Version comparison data
----------

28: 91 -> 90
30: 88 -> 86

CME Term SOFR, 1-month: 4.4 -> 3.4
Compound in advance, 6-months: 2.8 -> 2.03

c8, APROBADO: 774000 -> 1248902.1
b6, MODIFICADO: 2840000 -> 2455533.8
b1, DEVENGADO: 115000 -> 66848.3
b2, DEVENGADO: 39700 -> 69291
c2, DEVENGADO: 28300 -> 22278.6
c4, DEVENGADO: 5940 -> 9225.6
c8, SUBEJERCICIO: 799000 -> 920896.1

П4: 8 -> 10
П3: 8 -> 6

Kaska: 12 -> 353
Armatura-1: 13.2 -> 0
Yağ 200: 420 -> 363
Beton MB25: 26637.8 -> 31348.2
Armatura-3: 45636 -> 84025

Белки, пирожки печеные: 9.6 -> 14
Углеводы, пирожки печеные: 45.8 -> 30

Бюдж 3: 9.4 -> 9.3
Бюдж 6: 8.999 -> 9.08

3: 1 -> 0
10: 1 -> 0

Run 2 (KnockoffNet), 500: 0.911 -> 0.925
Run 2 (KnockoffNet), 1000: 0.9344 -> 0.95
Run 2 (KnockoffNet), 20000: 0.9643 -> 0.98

----------

__DIRECTIONS FOR THIS TASK__.
For each line above that contains the word "DEVENGADO", copy that line.

__PROBLEM SOLUTION__.
b1, DEVENGADO: 115000 -> 66848.3
b2, DEVENGADO: 39700 -> 69291
c2, DEVENGADO: 28300 -> 22278.6
c4, DEVENGADO: 5940 -> 9225.6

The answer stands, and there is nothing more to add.